| TASK OBJECTIVE |
Locate every line in the records below that contains the string "extrude" and copy each of those lines.

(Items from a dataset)
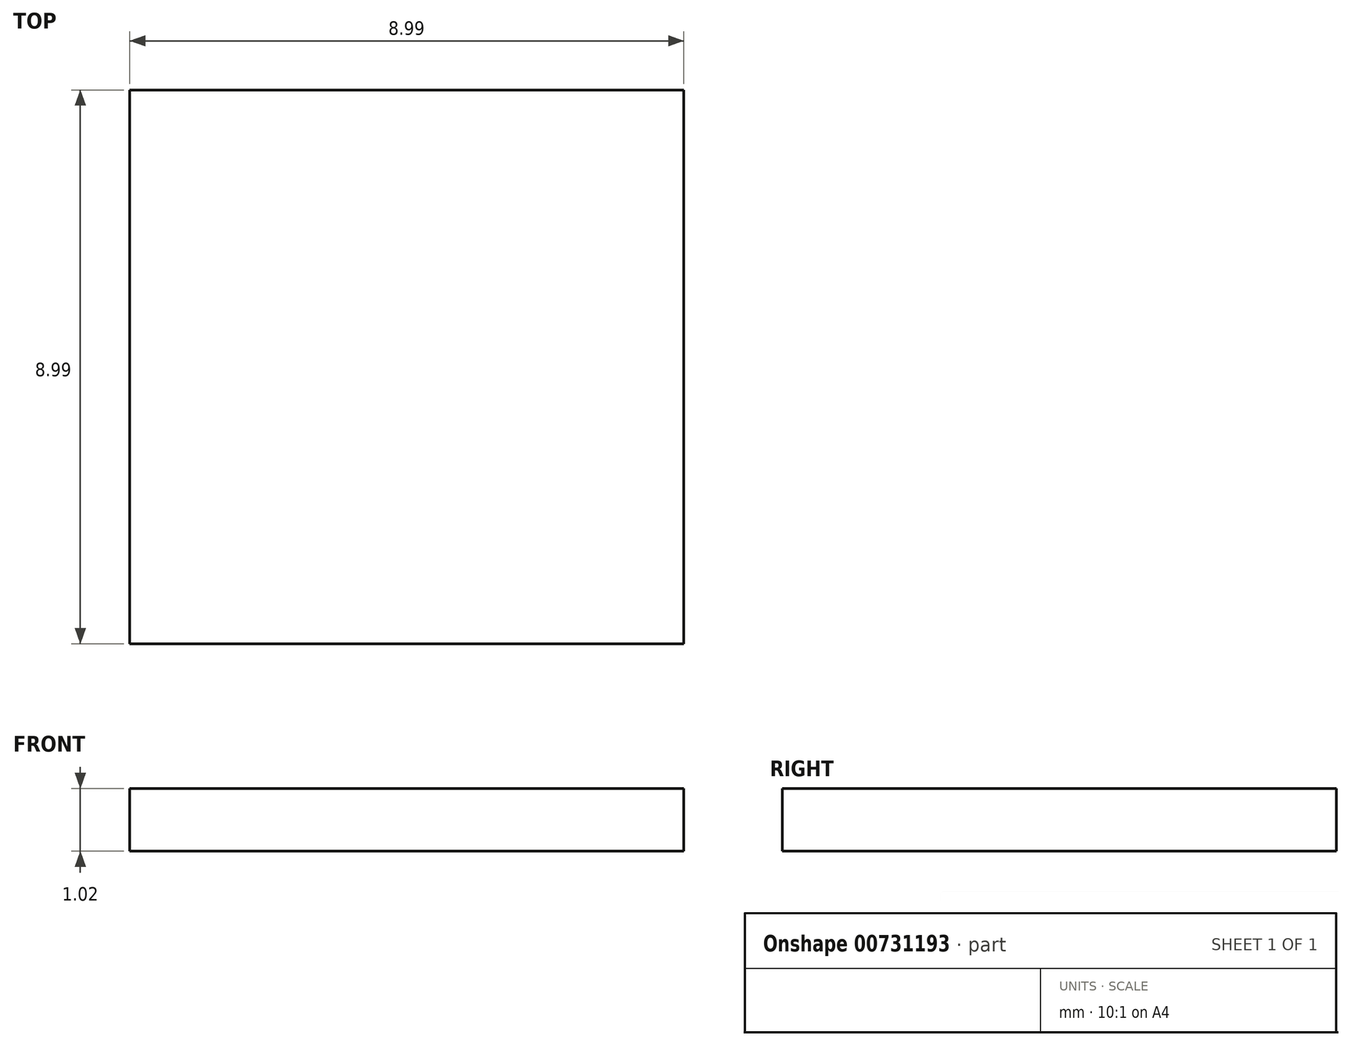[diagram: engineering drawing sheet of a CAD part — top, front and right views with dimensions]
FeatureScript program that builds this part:
annotation { "Feature Type Name" : "Feature", "Feature Type Description" : "" }
export const myFeature = defineFeature(function(context is Context, id is Id, definition is map)
    precondition{}
    {
        {
            var Q0;
            Q0=qCreatedBy(makeId("Top.planeOp"),FACE);
            var sketch = newSketch(context, id + "F0", { "sketchPlane" : qUnion([Q0])});
            skLineSegment(sketch, "E0", {"start": v(0, 0) * mm, "end": v(9, 0) * mm});
            skLineSegment(sketch, "E1", {"start": v(9, 0) * mm, "end": v(9, 9) * mm});
            skLineSegment(sketch, "E2", {"start": v(9, 9) * mm, "end": v(0, 9) * mm});
            skLineSegment(sketch, "E3", {"start": v(0, 9) * mm, "end": v(0, 0) * mm});
            skSolve(sketch);
        }
        {
            var Q0;
            Q0 = qSketchRegion(id + "F0", true);
            extrude(context, id + "F1", {"entities" : qUnion([Q0]), "oppositeDirection" : true, "depth" : 1.02 * mm, "offsetDistance" : 25.4 * mm});
        }
    });
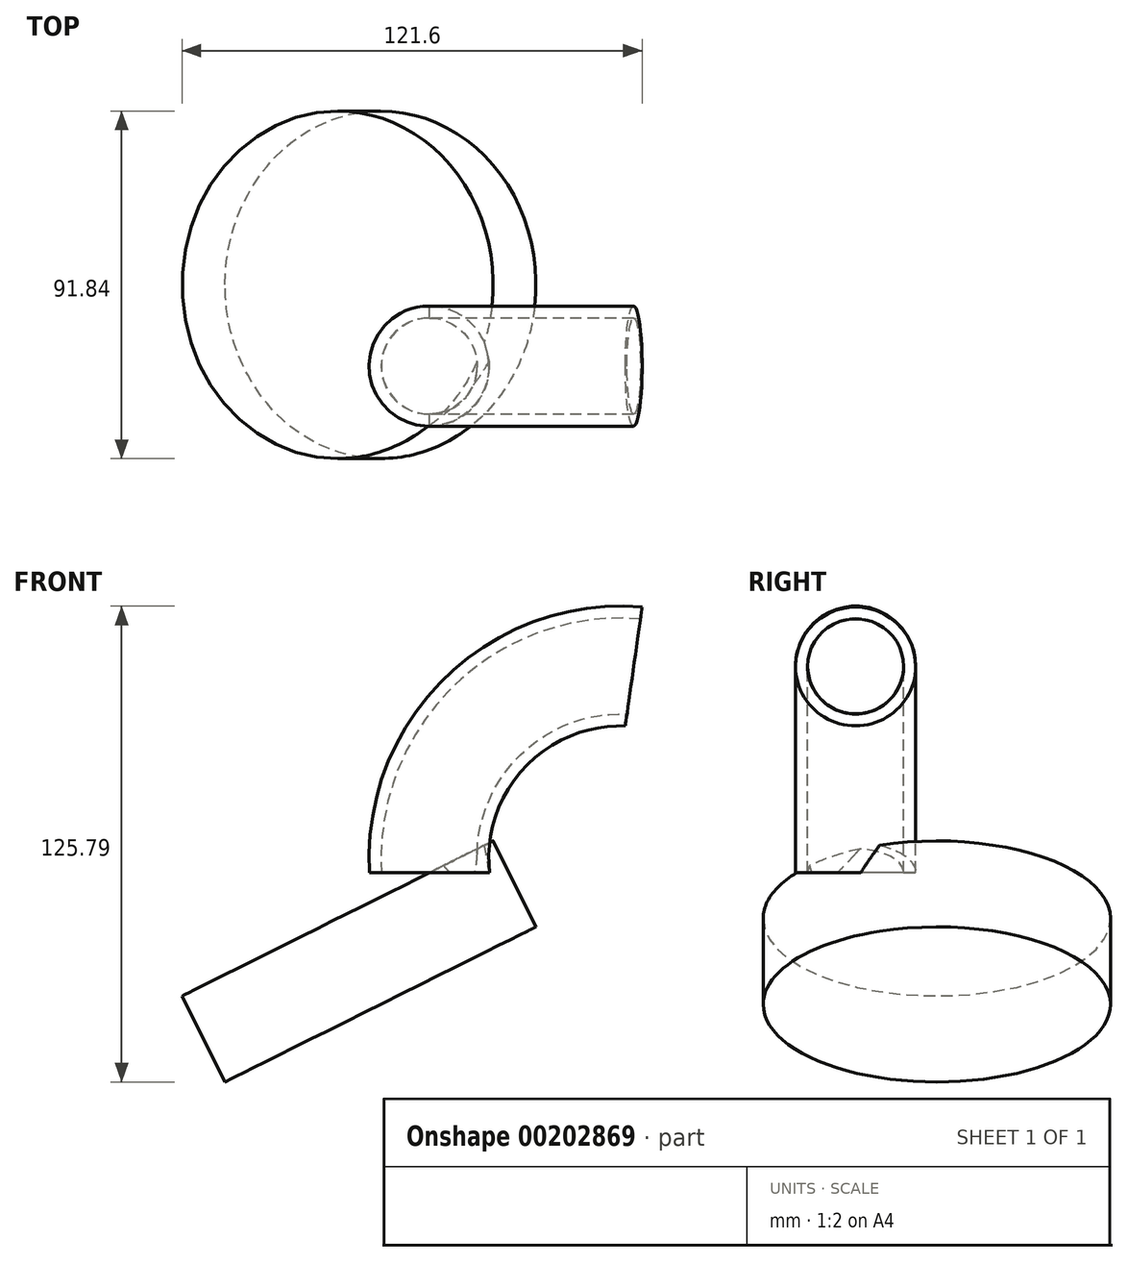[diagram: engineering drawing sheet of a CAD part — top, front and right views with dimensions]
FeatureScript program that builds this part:
annotation { "Feature Type Name" : "Feature", "Feature Type Description" : "" }
export const myFeature = defineFeature(function(context is Context, id is Id, definition is map)
    precondition{}
    {
        {
            var Q0;
            Q0=qCreatedBy(makeId("Top.planeOp"),FACE);
            var sketch = newSketch(context, id + "F0", { "sketchPlane" : qUnion([Q0])});
            skCircle(sketch, "E0", {"center": v(0, 0) * mm, "radius": 12.7 * mm});
            skCircle(sketch, "E1", {"center": v(0, 0) * mm, "radius": 15.88 * mm});
            skSolve(sketch);
        }
        {
            var Q0;
            Q0=qCreatedBy(makeId("Front.planeOp"),FACE);
            var sketch = newSketch(context, id + "F1", { "sketchPlane" : qUnion([Q0])});
            skArc(sketch, "E2", {"start": v(54, 54.5) * mm, "mid": v(14.56, 39.57) * mm, "end": v(0, 0) * mm});
            skSolve(sketch);
        }
        {
            var Q0;
            Q0=makeQuery(id+"F0.imprint","IMPRINT",FACE,{"disambiguationData":[TD([[makeQuery(id+"F0.imprint","IMPRINT",EDGE,{"derivedFrom":sQuery(id+"F0.wireOp",EDGE,"E0")}),-1.0]])]});
            var Q1;
            Q1=sQuery(id+"F1.wireOp",EDGE,"E2");
            sweep(context, id + "F2", {"profiles" : qUnion([Q0]), "path" : qUnion([Q1])});
        }
        {
            var Q0;
            Q0=qCreatedBy(makeId("Front.planeOp"),FACE);
            var sketch = newSketch(context, id + "F3", { "sketchPlane" : qUnion([Q0])});
            skLineSegment(sketch, "E3", {"start": v(0, 0) * mm, "end": v(-49.1, 0) * mm});
            skLineSegment(sketch, "E4", {"start": v(-49.1, 0) * mm, "end": v(-49.1, -24.48) * mm});
            skLineSegment(sketch, "E5", {"start": v(-49.1, -24.48) * mm, "end": v(0, 0) * mm});
            skSolve(sketch);
        }
        {
            var Q0;
            Q0=qCreatedBy(makeId("Top.planeOp"),FACE);
            var sketch = newSketch(context, id + "F4", { "sketchPlane" : qUnion([Q0])});
            skPoint(sketch, "E6", {"position": v(0, 41.97) * mm});
            skSolve(sketch);
        }
        {
            var Q0;
            Q0=sQuery(id+"F3.wireOp",VERTEX,"E5.end");
            var Q1;
            Q1=sQuery(id+"F4.wireOp",VERTEX,"E6");
            var Q2;
            Q2=sQuery(id+"F3.wireOp",VERTEX,"E5.start");
            cPlane(context, id + "F5", {"entities" : qUnion([Q0, Q1, Q2]), "cplaneType" : CPlaneType.THREE_POINT, "offset" : 25.4 * mm, "width" : 152.4 * mm, "height" : 152.4 * mm});
        }
        {
            var Q0;
            Q0=qCreatedBy(id+"F5.planeOp",FACE);
            var sketch = newSketch(context, id + "F6", { "sketchPlane" : qUnion([Q0])});
            skCircle(sketch, "E7", {"center": v(-27.13, -21.47) * mm, "radius": 45.92 * mm});
            skSolve(sketch);
        }
        {
            var Q0;
            Q0 = qSketchRegion(id + "F6", true);
            extrude(context, id + "F7", {"entities" : qUnion([Q0]), "operationType" : NewBodyOperationType.ADD, "depth" : 25.4 * mm});
        }
    });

| RESULT FOR THIS EXERCISE |
            extrude(context, id + "F1", {"entities" : qUnion([Q0]), "oppositeDirection" : true, "depth" : 1.02 * mm, "offsetDistance" : 25.4 * mm});
            extrude(context, id + "F7", {"entities" : qUnion([Q0]), "operationType" : NewBodyOperationType.ADD, "depth" : 25.4 * mm});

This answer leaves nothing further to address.